62-year-old North Yarmouth woman thrives on triathlons
NORTH YARMOUTH — Ann Dillon isn't quite ready to relax.
The 62-year-old leaves for London next month to swim, bike and run the Age Group World Championship Triathlon. And she said she feels more energized now than ever before.
"I feel younger than ever; it's changed my life immeasurably," the North Yarmouth woman said last week about becoming a triathlete.
Dillon, who still teaches music in School Administrative District 51 after stepping down after 13 years as executive director of the Wescustago Youth Chorale, did some casual bicycling over the years, but had never trained for the rigors of triathlons.
"So when I turned 60, that felt old, and so I wanted something that would make me feel less old, so I went to the (YMCA), where I had worked out for a while," she said.
There was a bit of a physical learning curve; she ran five minutes and walked the rest during one of her first sessions on a treadmill.
Dillon hired a trainer to help her become a runner, and the trainer encouraged her to do a triathlon after seeing Dillon's level of endurance.
"I thought she was crazy," Dillon recalled.
But as it turns out, not so much. Her first event, in May 2011, was the Tri for the Y. "I hadn't run a (5k event) until that day," she said. Still, she won in her age group.
"So starting at 60 has its advantages," Dillon said with a laugh.
"Endurance-wise, it was tough to keep going," she said. "But when it's finished, there's such a feeling of accomplishment that I thrive on."
She decided to participate in Tri for the Cure in honor of a close friend who lost her life to breast cancer, and placed fifth out of 40.
Her performance in a race in Biddeford qualified her to participate at the national level, which took her to Burlington, Vt., last summer.
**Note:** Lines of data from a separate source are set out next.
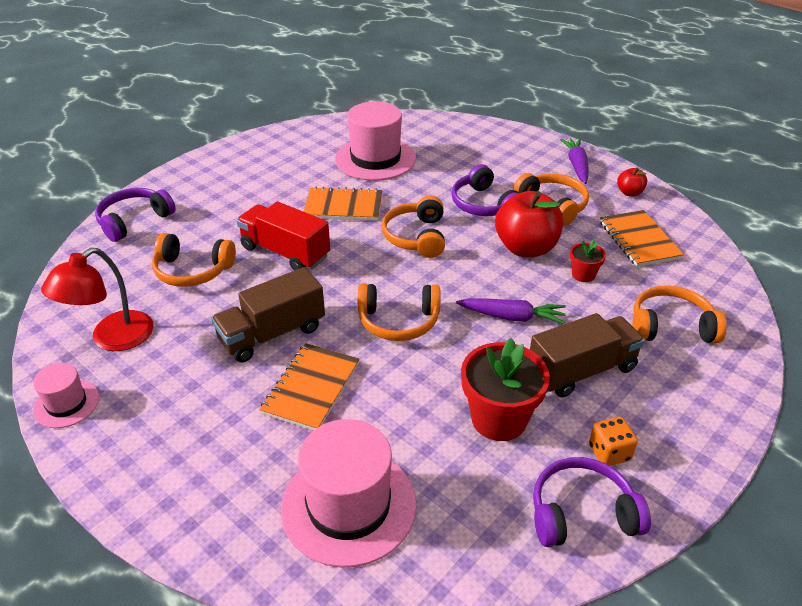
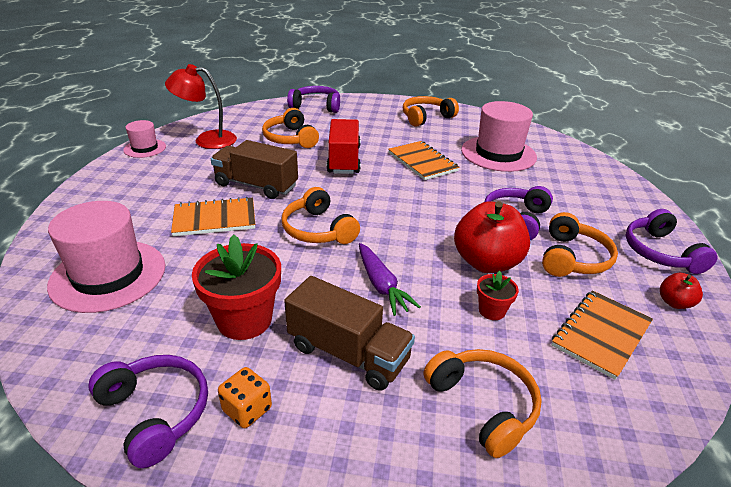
camera: 55 degrees right, 5 degrees down
(416, 237) = (428, 203): orange headphones -> orange headphones (426, 117)
(576, 165) = (660, 252): purple carrot -> purple headphones

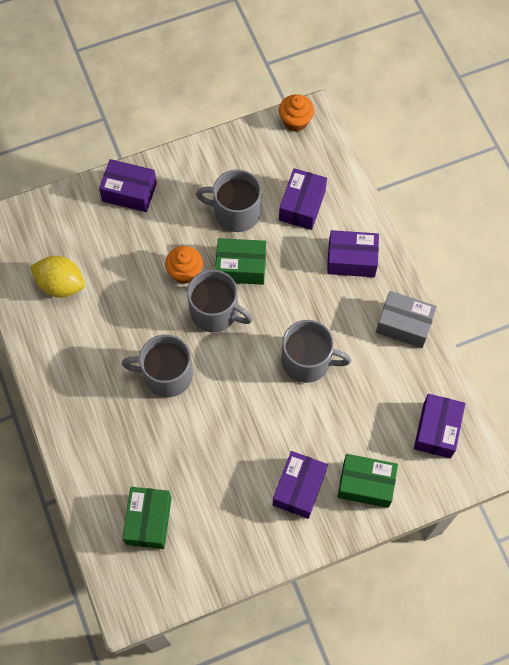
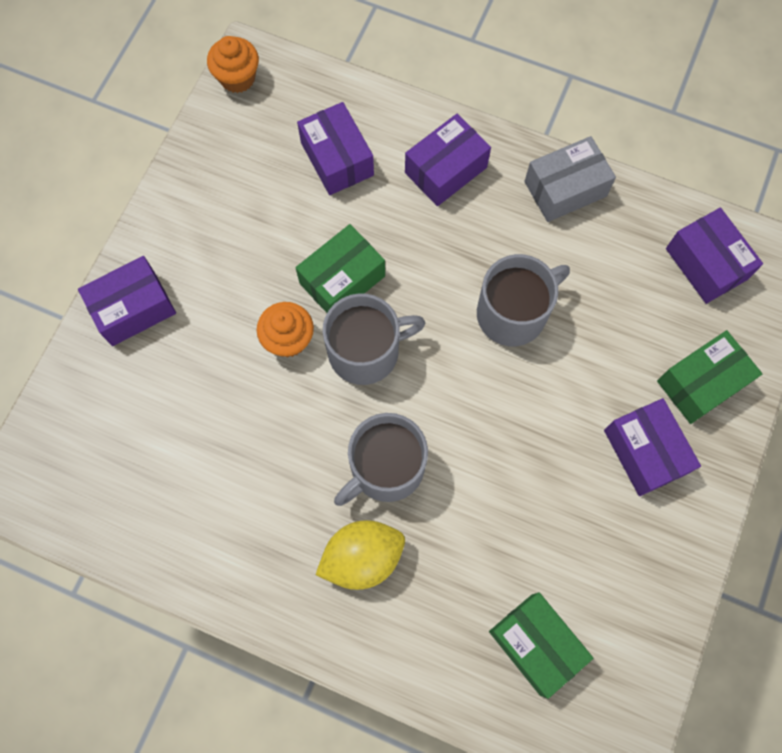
camera: 45 degrees left, 5 degrees up
(61, 284) = (163, 481): yellow lemon -> yellow lemon (362, 557)
(236, 212) = (275, 226): grey mug -> none

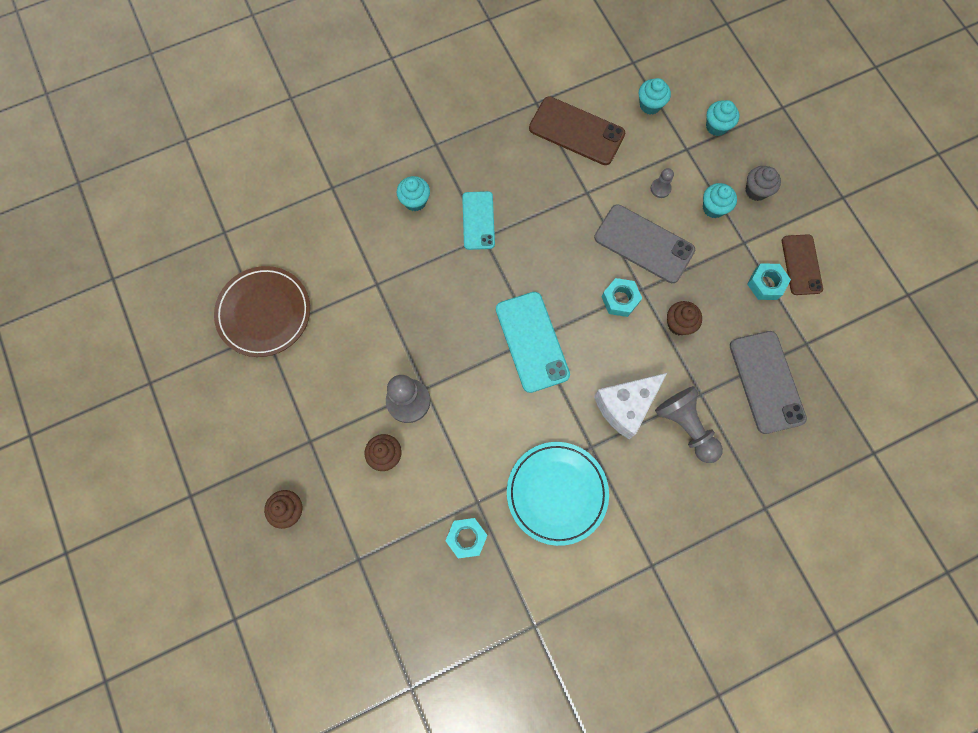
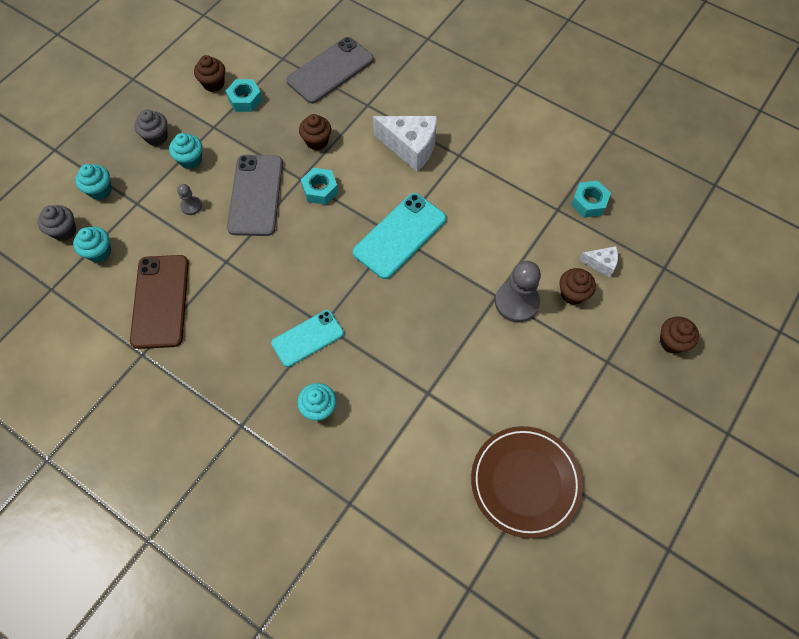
camera: 120 degrees left, 10 degrees down
(398, 502) = (601, 264): none -> white cheese
(557, 493) = (510, 161): turquoise plate -> none
(686, 88) = (64, 231): none -> grey cupcake
(686, 426) = (400, 104): grey pawn -> none
(801, 265) = (213, 84): brown phone -> brown cupcake

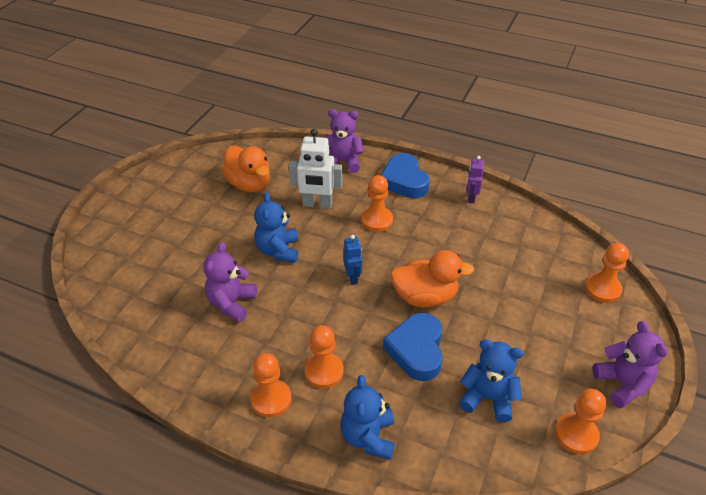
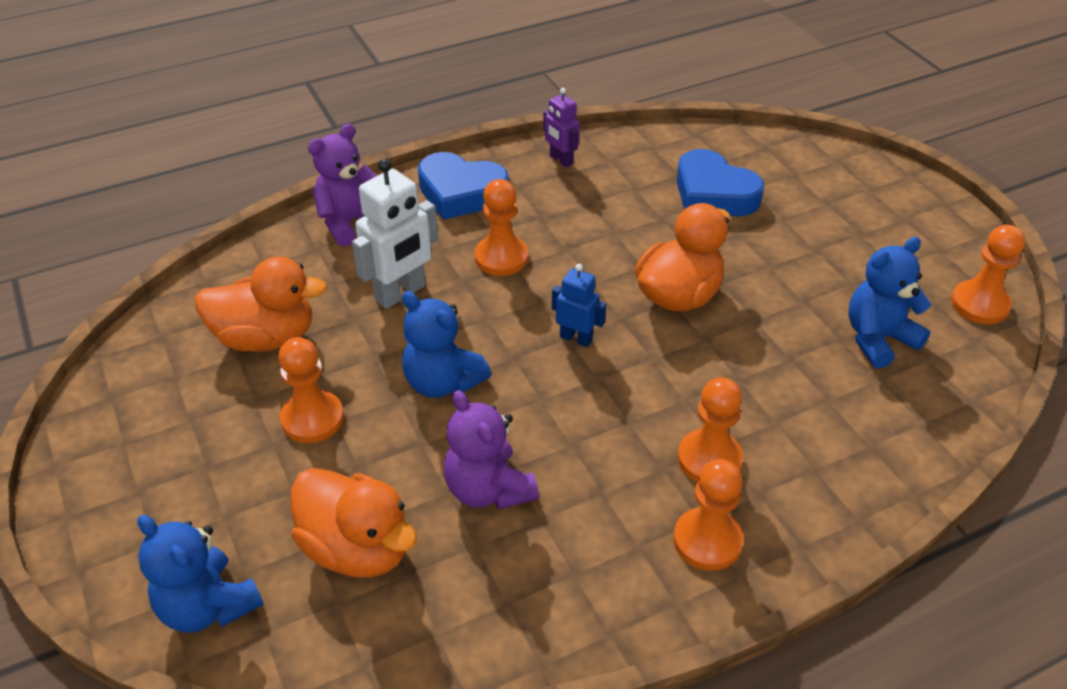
camera: 50 degrees left, 0 degrees up
(165, 283) = (357, 548): none -> orange duck
(368, 437) = (849, 476): blue teddy bear -> blue teddy bear (208, 606)
(416, 350) = (755, 353): blue heart -> blue heart (713, 194)
(602, 289) = (806, 161): orange pawn -> orange pawn (312, 419)
(622, 384) = (942, 231): purple teddy bear -> none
The fastest 18 athletes in each age group were chosen to compete at the world level in London on Sept. 13, and Dillon – finishing in 1 hour, 41 minutes, 41 seconds – was among them.
It's a big event for Dillon, who's never been across the Atlantic Ocean.
"I feel grateful ... that I'm healthy enough and that I can do this," she said, choking back her emotion. "And I've gotten a lot of support from the YMCA and some friends. ... I feel excited; I have no illusion of placing, which is helpful. I would like to do my personal best. I haven't broken a 10-minute mile yet, and I'm hoping to; even if I get 9:59.98, I'll be happy."
"Just to know that I can do it at this level, I'm incredibly grateful," she said, hoping she is providing a good example for her students – showing that people can stay healthy as they get older.
The London event will be staged around Hyde Park, where the 2012 Olympics took place. She will swim a half mile in the Serpentine River in a wet suit, then bicycle 12.5 miles and run five kilometers.
Two days later an "Olympic-distance" race will be held, with each leg of the triathlon twice as long.
"I have no interest in doing that distance," Dillon said, smiling. "Until I get bored. I'm not bored yet."